▶ PROBLEMS AND TASKS:
**a)** In the talk-page discussion, which two schools does B say are the only ones whose article names use the abbreviation?
**b)** Reproduce the talk-page discussion beginning at the words "Anyway, I think" and stopping after "04:49, 2 March 2008 (UTC)", but swap "WikiProject" for "task force" throughout.

::: TEXT SEGMENT :::

So does anybody support Paul McDonald's suggestion of a Wikipedia:WikiProject High School football?
Anyway, I think we should discuss this topic here. --Bender235 (talk) 10:58, 29 February 2008 (UTC)
You might get more interest from Wikipedia:WikiProject Schools too. I couldn't find a specific high school WikiProject. MECUtalk 15:29, 2 March 2008 (UTC)

Template:Infobox CollegeFootballPlayer?

I somehow missed the discussion when we decided to replace {{Infobox NCAA Athlete}} with {{Infobox CollegeFootballPlayer}}. Could someone help me out? --Bender235 (talk) 23:11, 1 March 2008 (UTC)

Yeah, I did too. I like the former much better.↔NMajdantalk 04:49, 2 March 2008 (UTC)
I don't remember a discussion either. Perhaps someone was being bold? My memory tells me that the latter was used until someone went and changed them to the former to be more standardized accross all articles, but my memory has lied before. MECUtalk 15:24, 2 March 2008 (UTC)
Ha, I was just checking to see if I wasn't the only one wondering where this came from. I'm ambivilant to either one; though I always lean towards whichever permits more information. --Bobak (talk) 20:10, 2 March 2008 (UTC)
As a point of reference, the first was was created in Nov 06 while the latter was created in Dec 07. And they both have the same information. The latter has a bowl game section but I don't see how that is relevant.↔NMajdantalk 21:43, 2 March 2008 (UTC)
It looks like it was created to resemble the NFL player infobox. Since both have similar parameters, perhaps it would make switching to the NFL infobox easier once the player gets drafted into the NFL? Assuming both infoboxes provide the same info, I still prefer the NCAA Athlete one since its design is better. I wouldn't mind if there should be a consensus to start using the new infobox. BlueAg09 (Talk) 00:19, 4 March 2008 (UTC)

Help me please!

Today, I created the page 2008 USF Bulls football team, but apparently, it is not "notable" enough. Can someone please help a Wiki-n00b? Please keep in mind that it is a work in progress and I will add to it (as well as some people I know from a forum) when I get more time. Thanks! crambone (talk) 21:37, 4 March 2008 (UTC)

  • Looks all right to me. There's no pending deletion notice or anything. The tag currently at the top of the article just means that you need to add references when you get a chance. JKBrooks85 (talk) 22:03, 4 March 2008 (UTC)
  • Division I-A football seasons are inherently notable. It needs to be moved to 2008 South Florida Bulls football team, though (see 2007 South Florida Bulls football team). I think UAB and USC are the only ones where we use the abbreviation in the article names - for those schools, it isn't an abbreviation, but it's actually an official name of the school. --B (talk) 02:04, 5 March 2008 (UTC)
LSU uses the abreviation too. Seancp (talk) 02:07, 5 March 2008 (UTC)

Okay, how do I move the article from one to another? Isn't that the Wikipedia equivalent of "double-posting"? hah, thanks. crambone (talk) 13:38, 5 March 2008 (UTC)

All you have to do is hit the move button, that is beside history on the USF page. Than follow the instructions. Pretty painless. It seems someone has copied the USF to University of South Florida though... Will prob need to page blank the USF page. Than put a redirect on the USF page. PGPirate 13:52, 5 March 2008 (UTC)

::: DATASET :::

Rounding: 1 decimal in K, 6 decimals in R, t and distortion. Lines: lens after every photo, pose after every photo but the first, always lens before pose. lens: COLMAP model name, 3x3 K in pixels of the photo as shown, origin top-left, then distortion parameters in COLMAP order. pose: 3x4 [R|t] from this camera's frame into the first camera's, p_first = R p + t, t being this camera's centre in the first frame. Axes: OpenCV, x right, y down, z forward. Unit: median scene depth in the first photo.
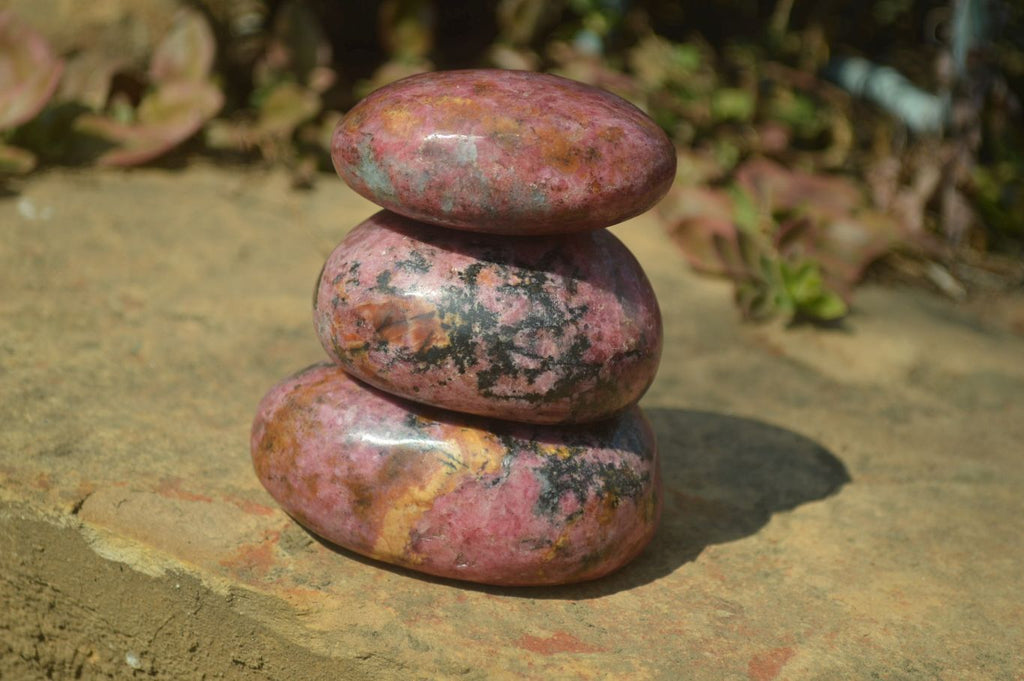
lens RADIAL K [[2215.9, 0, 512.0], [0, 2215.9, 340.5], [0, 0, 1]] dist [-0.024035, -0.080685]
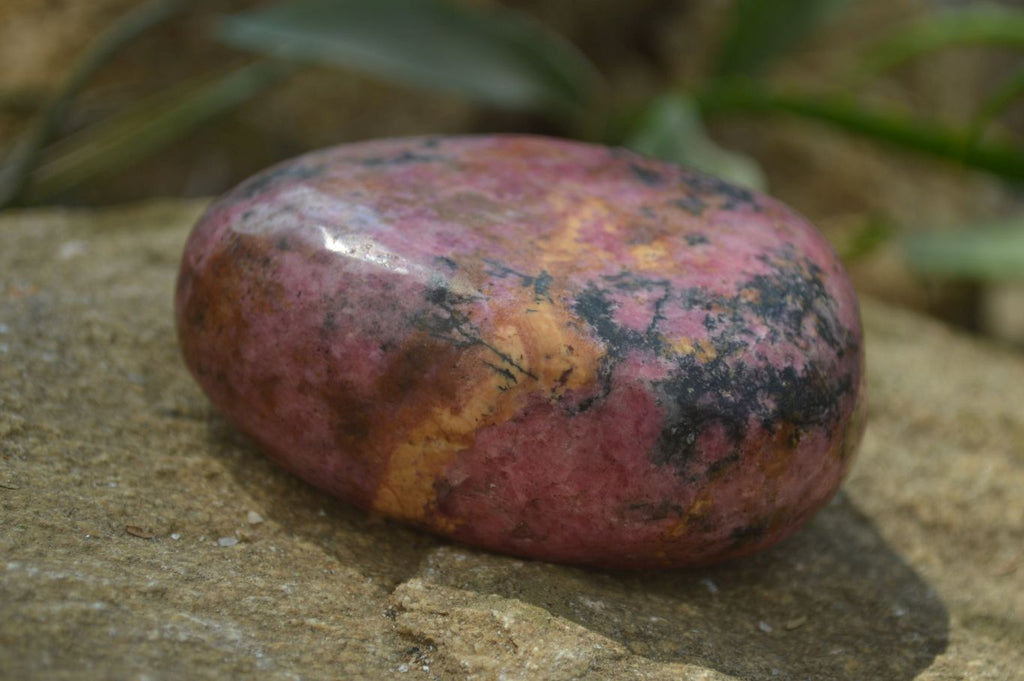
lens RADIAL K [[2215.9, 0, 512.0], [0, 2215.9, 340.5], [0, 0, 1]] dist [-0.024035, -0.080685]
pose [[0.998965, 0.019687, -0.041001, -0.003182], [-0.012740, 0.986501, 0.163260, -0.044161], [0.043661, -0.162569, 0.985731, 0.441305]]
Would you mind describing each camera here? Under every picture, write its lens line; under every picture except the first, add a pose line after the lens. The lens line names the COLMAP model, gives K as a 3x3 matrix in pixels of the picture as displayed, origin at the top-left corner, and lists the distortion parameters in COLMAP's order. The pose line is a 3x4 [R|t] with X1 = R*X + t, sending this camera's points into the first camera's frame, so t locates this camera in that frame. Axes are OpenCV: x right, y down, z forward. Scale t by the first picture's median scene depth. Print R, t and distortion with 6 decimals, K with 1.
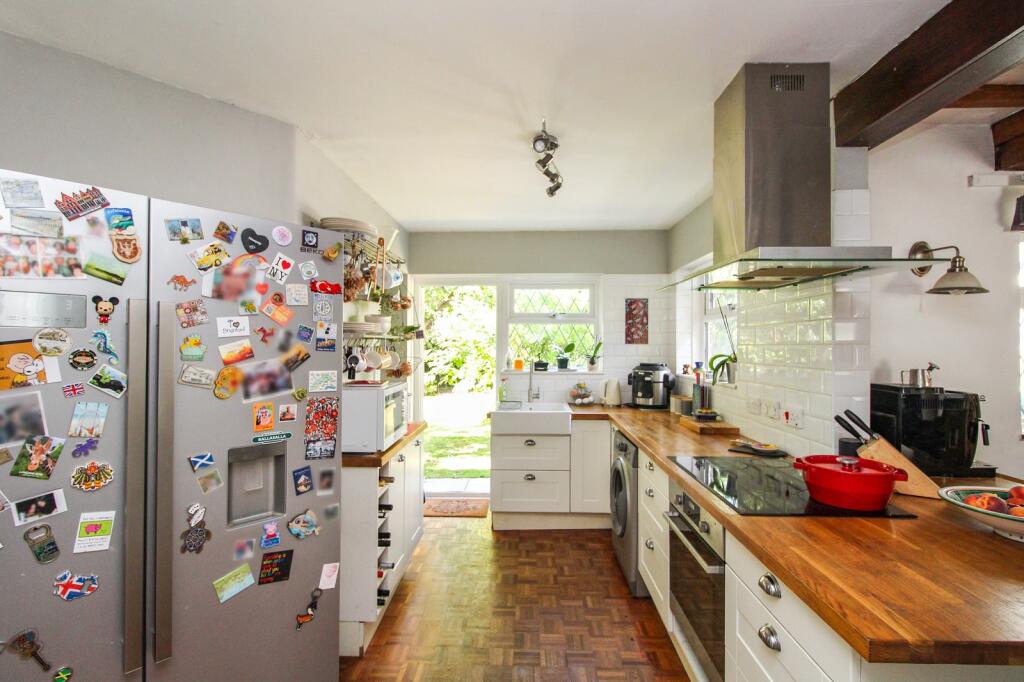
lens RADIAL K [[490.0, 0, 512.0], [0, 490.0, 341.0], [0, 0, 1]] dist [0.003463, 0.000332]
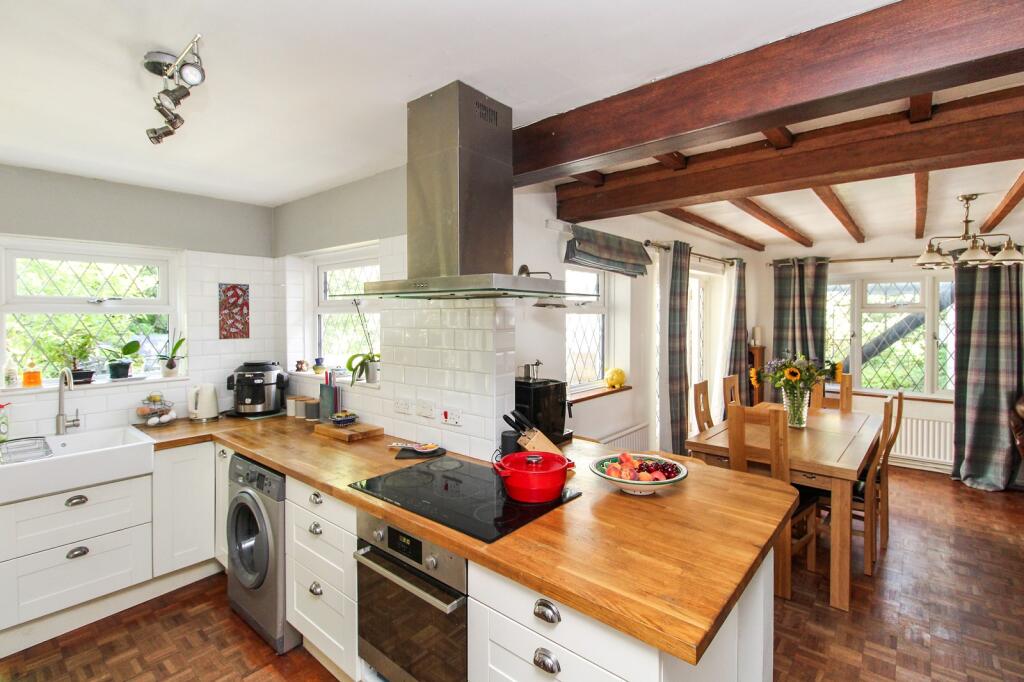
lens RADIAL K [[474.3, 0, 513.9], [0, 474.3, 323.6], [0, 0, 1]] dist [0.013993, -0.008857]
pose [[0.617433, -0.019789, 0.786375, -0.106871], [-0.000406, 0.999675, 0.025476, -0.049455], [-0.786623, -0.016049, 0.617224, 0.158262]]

:::

▶ ANSWERS PER TASK:
**a)** UAB and USC

**b)**
Anyway, I think we should discuss this topic here. --Bender235 (talk) 10:58, 29 February 2008 (UTC)
You might get more interest from Wikipedia:task force Schools too. I couldn't find a specific high school task force. MECUtalk 15:29, 2 March 2008 (UTC)

Template:Infobox CollegeFootballPlayer?

I somehow missed the discussion when we decided to replace {{Infobox NCAA Athlete}} with {{Infobox CollegeFootballPlayer}}. Could someone help me out? --Bender235 (talk) 23:11, 1 March 2008 (UTC)

Yeah, I did too. I like the former much better.↔NMajdantalk 04:49, 2 March 2008 (UTC)